A. The First Europcar Factor
The general objectives of arbitration weigh in favor of staying confirmation of the award.
Although a stay would immediate delay the resolution of the parties’ dispute, it would still
“likely [be] shorter than the possible delay that would occur if this [C]ourt were to confirm the
award and the [CCJA were to] . . . then set it aside.” Jorf Lasfar Energy Co., S.C.A. v. AMCI
Exp. Corp., No. 05-CV-0423, 2005 WL 3533128, at *3 (W.D. Pa. Dec. 22, 2005). “More
expensive litigation involving more complex issues would result from such a situation.” Id.; see
also Alto Mar Girassol v. Lumbermens Mut. Cas. Co., No. 04-CV-7731, 2005 WL 947126, at *4
(N.D. Ill. Apr. 12, 2005) (“While a stay will cause an immediate delay in the resolution of the
dispute, this delay is likely shorter than the possible delay that would occur if this Court confirms
the award and the . . . [foreign] court ultimately sets the award aside resulting in further litigation
likely involving more complex issues. Waiting for the . . . [foreign] court to rule will also likely
aid in the avoidance of more expensive additional litigation that could arise.”). A stay would
also allow the arbitration process—contractually agreed to by the parties—to run its course. See
CPConstuction Pioneers Baugesellschaft Anstalt v. Gov’t of the Republic of Ghana, 578 F.
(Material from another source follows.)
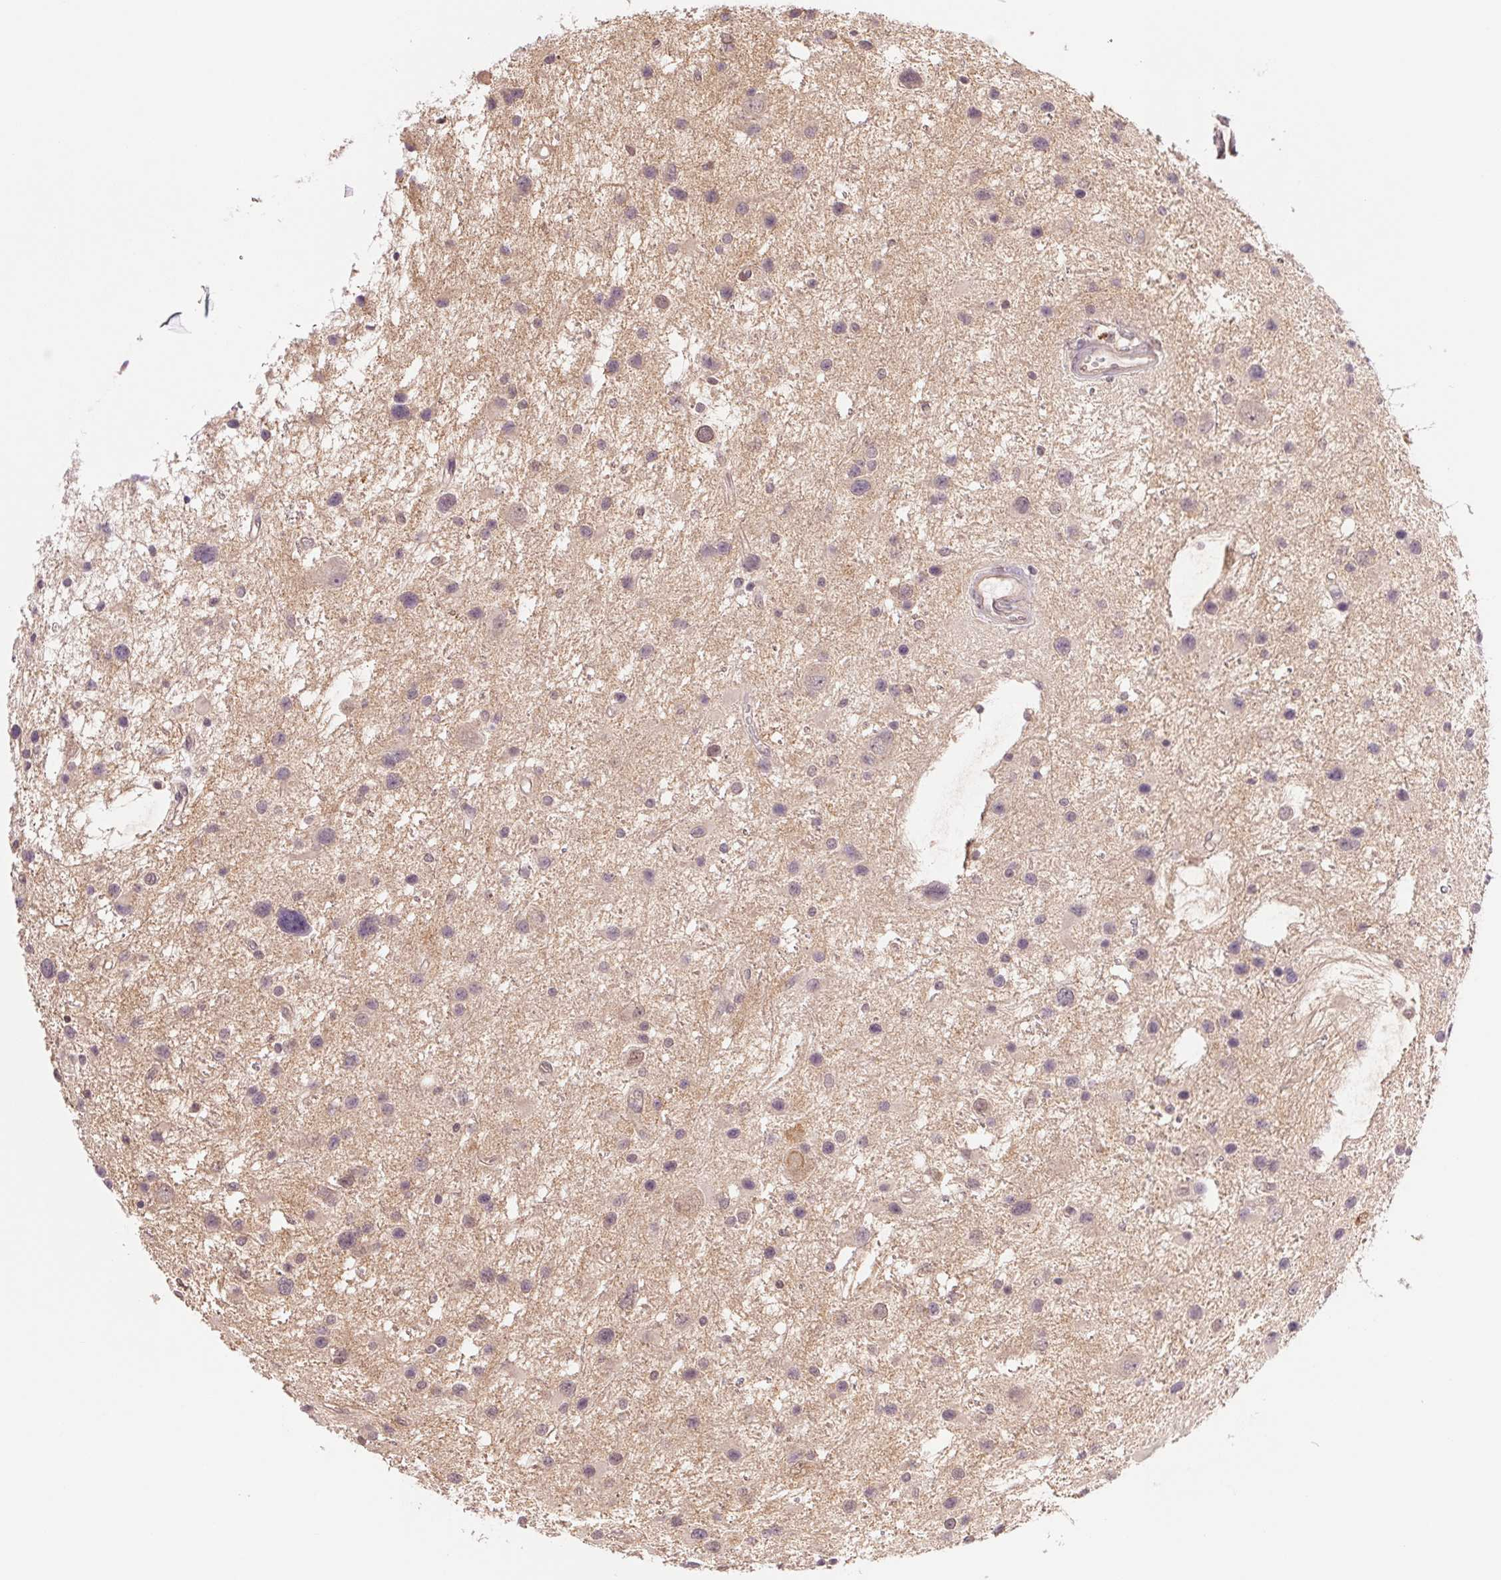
{"staining": {"intensity": "negative", "quantity": "none", "location": "none"}, "tissue": "glioma", "cell_type": "Tumor cells", "image_type": "cancer", "snomed": [{"axis": "morphology", "description": "Glioma, malignant, Low grade"}, {"axis": "topography", "description": "Brain"}], "caption": "This is an immunohistochemistry (IHC) histopathology image of human glioma. There is no positivity in tumor cells.", "gene": "CDC123", "patient": {"sex": "female", "age": 32}}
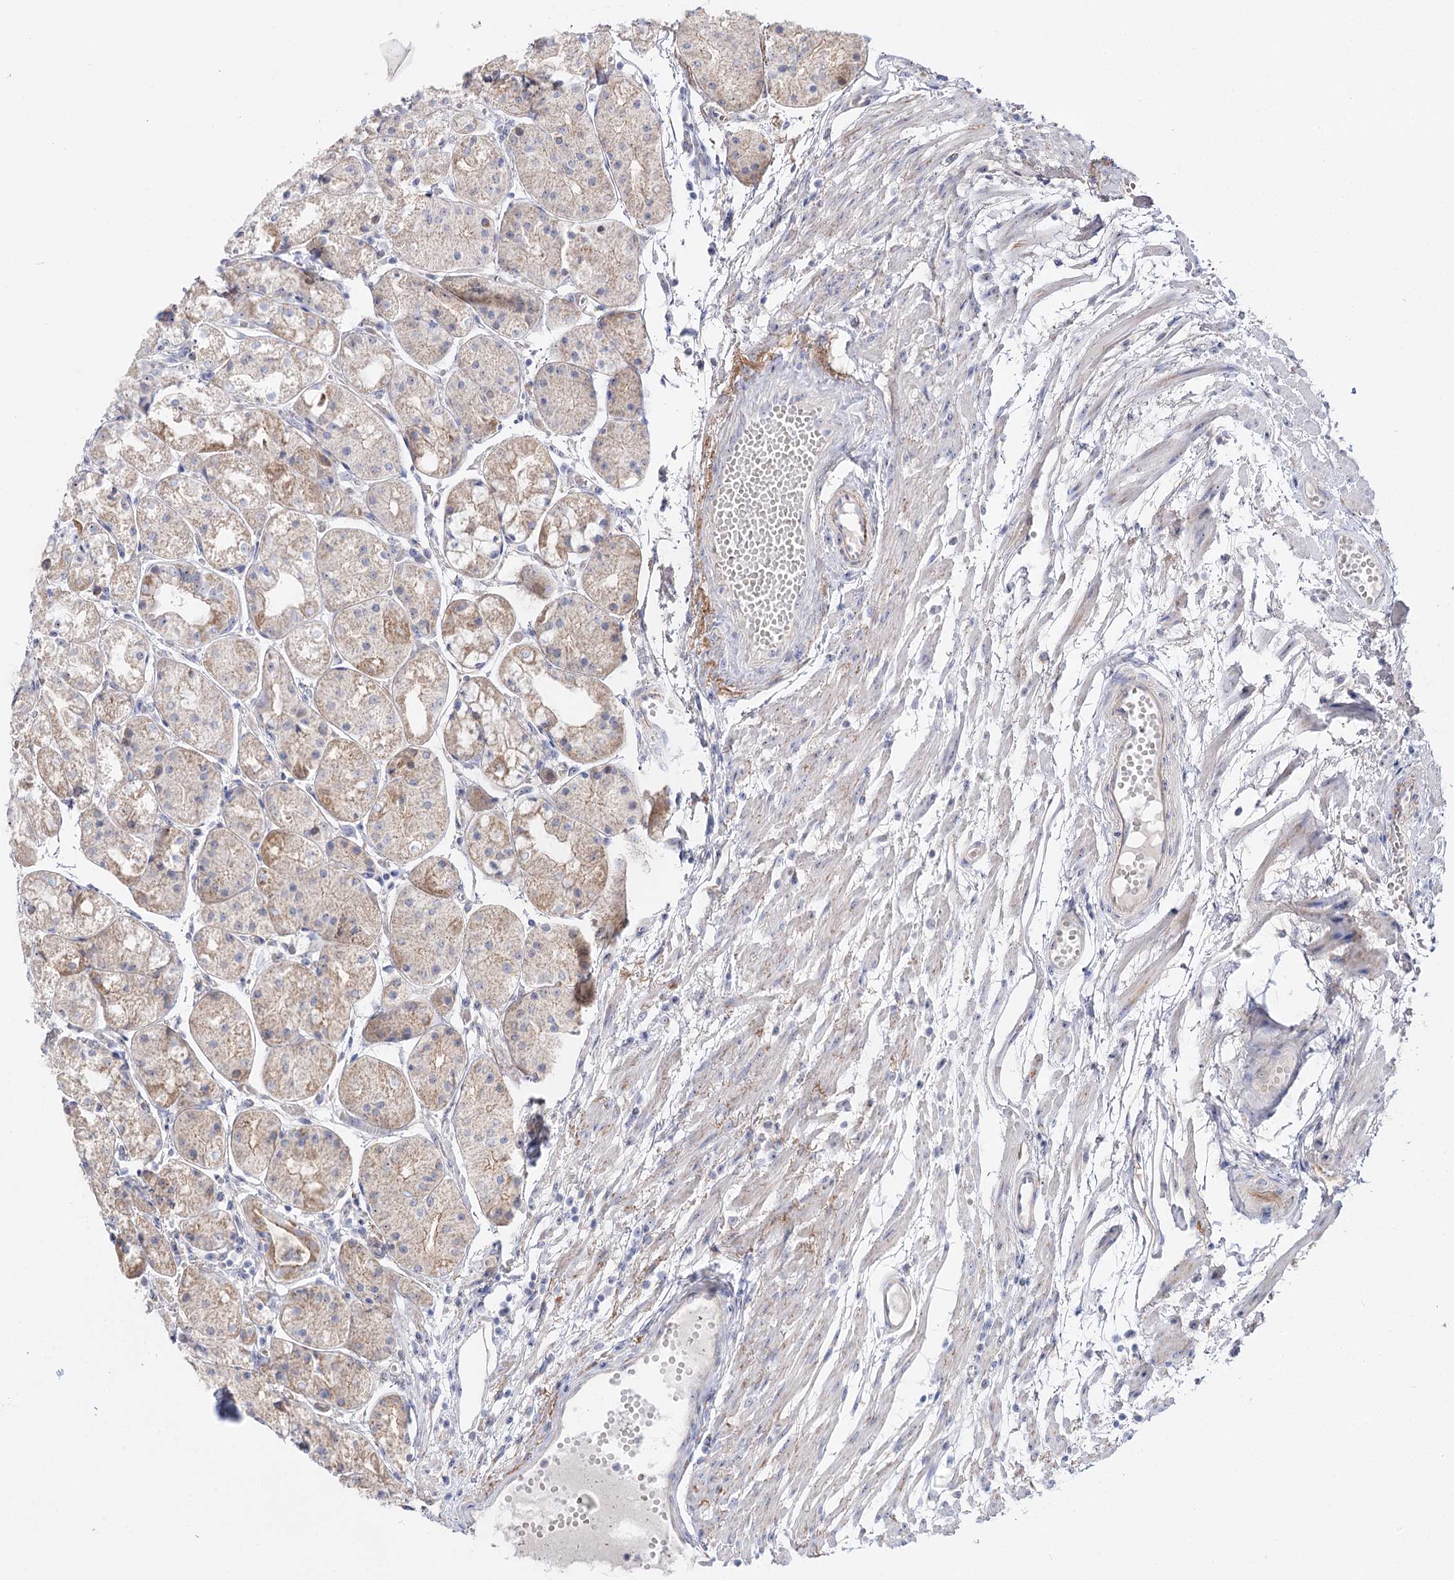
{"staining": {"intensity": "weak", "quantity": "25%-75%", "location": "cytoplasmic/membranous,nuclear"}, "tissue": "stomach", "cell_type": "Glandular cells", "image_type": "normal", "snomed": [{"axis": "morphology", "description": "Normal tissue, NOS"}, {"axis": "topography", "description": "Stomach, upper"}], "caption": "Stomach was stained to show a protein in brown. There is low levels of weak cytoplasmic/membranous,nuclear expression in about 25%-75% of glandular cells. (DAB = brown stain, brightfield microscopy at high magnification).", "gene": "SUOX", "patient": {"sex": "male", "age": 72}}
Supp. 2d 50, 54 (D.D.C. 2008) (“[F]ar from being at odds with the nature of arbitration
confirmation proceedings, adjournments pending the completion of set-aside proceeding are an
integral part of such proceedings.”).
6
Further, although arbitration provides for the expeditious resolution of disputes, the Court
will not ignore the fact that “the policy favoring arbitration ‘is at bottom a policy guaranteeing
the enforcement of private contractual arrangements,’” Polimaster Ltd. v. RAE Sys., Inc., 623
F.3d 832, 840 (9th Cir. 2010) (quoting Mitsubishi Motors Corp. v. Soler Chrysler-Plymouth,
Inc., 473 U.S. 614, 625 (1985)), and so the Court “must enforce the parties’ agreement according
to its terms, even if the result is inefficient,” id. (citing Dean Witter Reynolds, Inc. v. Byrd, 470
U.S. 213, 217-21 (1985)). Accordingly, the Court cannot “‘overlook agreed-upon arbitral
procedures’ in favor of the enforcement of an arbitration award.” Id. (quoting Encyclopaedia
Universalis S.A. v. Encyclopaedia Britannica, Inc., 403 F.3d 85, 91 (2d Cir. 2005)). The parties
here agreed to resolve disputes regarding the Concession Agreement in accordance with the
CCJA arbitration rules. E.g., Confirm Pet. ¶ 19. Those rules explicitly provide that a party may
challenge an arbitral award before the CCJA, unless that right has been waived. See Stay Mem.,
First Declaration of Laurent Jaeger (“First Jaeger Decl.”) ¶ 3, Exhibit (“Ex.”) 2 (English
Translation of CCJA Arbitration Rules (“CCJA Arbitration Rules”)) at 16 (allowing challenge to
validity of arbitral award). Getma concedes that right has not been waived. See Stay Opp’n
Mem. at 8 (acknowledging that the Agreement contains standard dispute resolution provision
that did not waive right to CCJA review, as the provision “does not mention annulment
proceedings”). And Guinea’s institution of the annulment proceeding before the CCJA is
nothing more than an exercise of a bargained-for right under the Concession Agreement. 4 Thus,
to give effect to the parties’ agreement and have the dispute resolved in accordance with the
CCJA arbitration rules, Europcar’s first factor weighs in favor of affording the CCJA the
4
Getma surely understands the importance of contractual rights, as it commenced the arbitration proceeding against
Guinea to enforce its rights under the Agreement.
7
opportunity to complete its review of the arbitral award before this Court considers whether to
confirm and enforce it.
Getma’s reliance on Chevron Corp. v. Republic of Ecuador, 949 F. Supp. 2d 57, 61
(D.D.C.), judgment entered sub nom. 987 F. Supp. 2d 82 (D.D.C. 2013), aff’d sub nom. 795 F.3d
200 (D.C. Cir. 2015), and G.E. Transport is unavailing. See Stay Opp’n Mem. at 6-7. These
cases are easily distinguishable on the basis that at least one foreign tribunal in each case had
already conducted a post-arbitration review of the arbitral award at issue and refused to set it
aside. See Chevron Corp., 949 F. Supp. 2d at 72 (“[T]he District Court of the Hague issued a
decision denying Ecuador’s petition to set the award aside more than a year ago . . . .”); G.E.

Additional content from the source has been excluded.